We have shown that live influenza viruses expressing foreign epitopes can induce an efficient antibody and cytotoxic T cell (CTL) response. Specifically, we generated recombinant influenza viruses expressing CTL and B cell epitopes of the circumsporozoite (CS) protein of P. yoelii. Immunization of mice with these recombinant influenza viruses, alone or followed by a recombinant vaccinia virus expressing the entire CS protein, induced protective immunity against this murine malaria. We now propose to expand this approach and extend it to human malaria caused by P. falciparum. This work should generate data necessary for defining the optimal design of recombinant viruses for their future use as vaccines against malaria and possibly also against other infectious diseases. For this purpose we plan to: 1. Construct recombinant influenza viruses, expressing B and T cell epitopes of the CS protein of the human malaria parasite, P. falciparum. 2. Determine the degree of attenuation of these constructs in mice, and characterize the influenza-specific immune responses of animals exposed to the viral vectors. 3. Characterize the humoral and T cell mediated anti-malaria immune responses of mice immunized with recombinant influenza-CS viruses. 4. Construct additional influenza viruses expressing selected sequences of a second P. falciparum antigen, the Trombospondin Related Anonymous Protein (TRAP), and assess their immunogenicity in mice. Also define the immune response to influenza viruses expressing both CS and TRAP epitopes. 5. Attempt to potentiate these immune responses by priming and boosting with transfectants of two subtypes of influenza viruses, or two entirely different viral vectors, both expressing the same foreign epitopes.

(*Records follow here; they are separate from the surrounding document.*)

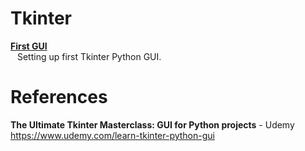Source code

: # Tkinter

**[First GUI](https://github.com/nkuhta/Tkinter/blob/master/First%20GUI.ipynb)**  
&ensp; Setting up first Tkinter Python GUI. 


# References
**The Ultimate Tkinter Masterclass: GUI for Python projects** - Udemy  
https://www.udemy.com/learn-tkinter-python-gui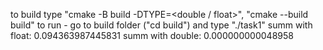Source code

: to build type "cmake -B build -DTYPE=<double / float>", "cmake --build build"
to run - go to build folder ("cd build") and type "./task1"
summ with float: 0.094363987445831
summ with double: 0.000000000048958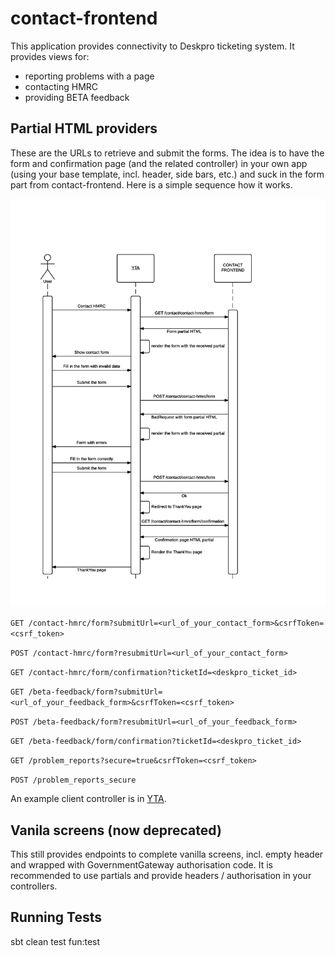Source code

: contact-frontend
================

This application provides connectivity to Deskpro ticketing system. It provides views for:
 - reporting problems with a page
 - contacting HMRC
 - providing BETA feedback

Partial HTML providers
----------------------

These are the URLs to retrieve and submit the forms. The idea is to have the form and confirmation page (and the related controller) in your own app (using your base template, incl. header, side bars, etc.) and suck in the form part from contact-frontend. Here is a simple sequence how it works.

![alt tag](docs/partials.png)

`GET /contact-hmrc/form?submitUrl=<url_of_your_contact_form>&csrfToken=<csrf_token>`

`POST /contact-hmrc/form?resubmitUrl=<url_of_your_contact_form>`

`GET /contact-hmrc/form/confirmation?ticketId=<deskpro_ticket_id>`

`GET /beta-feedback/form?submitUrl=<url_of_your_feedback_form>&csrfToken=<csrf_token>`

`POST /beta-feedback/form?resubmitUrl=<url_of_your_feedback_form>`

`GET /beta-feedback/form/confirmation?ticketId=<deskpro_ticket_id>`

`GET /problem_reports?secure=true&csrfToken=<csrf_token>`

`POST /problem_reports_secure`

An example client controller is in [YTA](https://github.tools.tax.service.gov.uk/HMRC/business-tax-account/blob/master/app/controllers/ContactHmrcController.scala).

Vanila screens (now deprecated)
-------------------------------

This still provides endpoints to complete vanilla screens, incl. empty header and wrapped with GovernmentGateway authorisation code. It is recommended to use partials and provide headers / authorisation in your controllers.

Running Tests
-------------------------------
sbt clean test fun:test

我们已经证明表达外源表位的活流感病毒可以 诱导有效的抗体和细胞毒性 T 细胞 (CTL) 反应。 具体来说，我们生成了表达 CTL 的重组流感病毒 和约氏疟原虫环子孢子 (CS) 蛋白的 B 细胞表位。 用这些重组流感病毒单独或 随后是表达整个 CS 蛋白的重组痘苗病毒， 诱导针对这种鼠疟疾的保护性免疫力。 我们现在提议 扩大这种方法并将其扩展到由疟原虫引起的人类疟疾。 恶性疟原虫。 这项工作应该生成定义所需的数据 重组病毒的优化设计，以供未来用作疫苗 对抗疟疾，也可能对抗其他传染病。 为了 为此，我们计划： 1.构建重组流感病毒，表达B和T细胞 人类疟原虫恶性疟原虫的 CS 蛋白表位。 2. 确定这些构建体在小鼠中的衰减程度，以及 表征暴露于流感病毒的动物的流感特异性免疫反应 病毒载体。 3. 表征体液和 T 细胞介导的抗疟疾免疫 用重组流感-CS病毒免疫小鼠的反应。 4. 构建表达选定序列的额外流感病毒 第二种恶性疟原虫抗原，Trombospondin 相关匿名者 蛋白（TRAP），并评估其在小鼠中的免疫原性。还定义 对同时表达 CS 和 TRAP 表位的流感病毒的免疫反应。 5. 尝试通过启动和加强来增强这些免疫反应 具有两种流感病毒亚型的转染子，或两种完全 不同的病毒载体，都表达相同的外源表位。